Selected text:
====
Evaluate
$$I=\int_{-1}^{1} \frac{1}{(1+x^4)\sqrt{1-x^2}}dx$$
by integrating along the following complex contour:
When we take $R\rightarrow 1$ and $ε\rightarrow 0$, the contour integral itself will be $2πi$ times the sum of the 4 residues of the function, which we can get easily enough using L'Hopital's rule, or factorising $1+x^4$ and so on. My real trouble comes when we consider the lower integral along the real line,
$$\int_{1}^{-1} \frac{1}{(1+x^4)\sqrt{1-x^2}}=\int_{1}^{-1} \frac{1}{(1+x^4)\sqrt{1-xe^{2πi}}\sqrt{1+xe^{2πi}}}$$
Where I have included $e^{2πi}$ explicitly since it's the lower path. My intuition is telling me that this piece of the contour shouldn't just be the same as the piece above because of this $e^{2πi}$ inside the square root. Furthermore, if it were the exact same then the two pieces would cancel exactly…
So how we can we separate out the 'effects' of this $e^{2πi}$ to get this piece in the form of constant * $I$?
Best Answer
To evaluate this integral by means of the residue theorem, we have to create a closed contour, inside which the integrand is a single-valued function. For this purpose we also make necessary cuts. In your case the best option is the usage of a dogbone contour with the cut from $-1$ to $1$, but for the sake of simplicity we can preliminary modify the integral a bit. $$I=\int_{-1}^{1} \frac{1}{(1+t^4)\sqrt{1-t^2}}dt\overset{t^2=x}{=}\int_0^1\frac1{1+x^2}\frac{dx}{\sqrt{x(1-x)}}$$ This substitution will allow us to evaluate only two residues (at $x=\pm i$) instead of four of the initial integral.
====
Stored items
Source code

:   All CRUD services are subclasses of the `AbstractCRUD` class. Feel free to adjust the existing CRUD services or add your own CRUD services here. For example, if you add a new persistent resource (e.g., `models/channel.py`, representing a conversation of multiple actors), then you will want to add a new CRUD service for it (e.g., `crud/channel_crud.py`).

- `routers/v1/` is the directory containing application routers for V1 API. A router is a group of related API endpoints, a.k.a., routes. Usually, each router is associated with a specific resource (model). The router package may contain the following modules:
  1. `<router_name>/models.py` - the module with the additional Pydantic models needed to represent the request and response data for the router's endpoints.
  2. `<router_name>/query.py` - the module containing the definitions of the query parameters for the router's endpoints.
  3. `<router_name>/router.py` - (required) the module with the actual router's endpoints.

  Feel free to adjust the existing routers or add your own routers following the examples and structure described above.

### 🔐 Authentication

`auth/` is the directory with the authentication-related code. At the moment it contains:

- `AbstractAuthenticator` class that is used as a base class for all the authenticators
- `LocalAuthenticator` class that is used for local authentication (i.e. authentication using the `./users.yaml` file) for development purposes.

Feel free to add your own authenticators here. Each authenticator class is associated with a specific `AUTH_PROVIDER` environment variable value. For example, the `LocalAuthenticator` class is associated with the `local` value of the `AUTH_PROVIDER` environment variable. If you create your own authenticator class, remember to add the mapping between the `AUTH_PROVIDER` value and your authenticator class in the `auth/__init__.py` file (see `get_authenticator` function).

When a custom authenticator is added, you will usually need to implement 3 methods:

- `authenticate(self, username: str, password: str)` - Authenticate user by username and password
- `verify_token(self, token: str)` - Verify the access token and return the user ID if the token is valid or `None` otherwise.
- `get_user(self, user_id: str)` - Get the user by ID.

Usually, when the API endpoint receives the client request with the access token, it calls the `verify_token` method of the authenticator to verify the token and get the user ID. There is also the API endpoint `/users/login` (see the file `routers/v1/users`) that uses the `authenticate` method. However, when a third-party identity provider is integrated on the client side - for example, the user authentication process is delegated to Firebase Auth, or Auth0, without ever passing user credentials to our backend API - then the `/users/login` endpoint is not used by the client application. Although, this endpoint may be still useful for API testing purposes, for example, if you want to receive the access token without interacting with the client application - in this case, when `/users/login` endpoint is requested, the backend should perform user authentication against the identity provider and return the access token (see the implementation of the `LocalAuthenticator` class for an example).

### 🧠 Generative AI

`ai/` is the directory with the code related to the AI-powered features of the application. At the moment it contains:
====
Exercise A:
Answer these from the integral thread:
(i) How many residues does the asker say the contour integral is 2πi times the sum of?
(ii) What contour does the best answer call the best option, and with what cut?
(iii) At which points does the substitution in the best answer leave residues to evaluate?
Exercise B: Please write out the integral thread from "Best Answer" to "the initial integral." again, renaming "dogbone contour" as "bone-shaped contour".

Problem solution A:
(i) Four.
(ii) A dogbone contour, with the cut from −1 to 1.
(iii) At x = ±i.

Problem solution B:
Best Answer
To evaluate this integral by means of the residue theorem, we have to create a closed contour, inside which the integrand is a single-valued function. For this purpose we also make necessary cuts. In your case the best option is the usage of a bone-shaped contour with the cut from $-1$ to $1$, but for the sake of simplicity we can preliminary modify the integral a bit. $$I=\int_{-1}^{1} \frac{1}{(1+t^4)\sqrt{1-t^2}}dt\overset{t^2=x}{=}\int_0^1\frac1{1+x^2}\frac{dx}{\sqrt{x(1-x)}}$$ This substitution will allow us to evaluate only two residues (at $x=\pm i$) instead of four of the initial integral.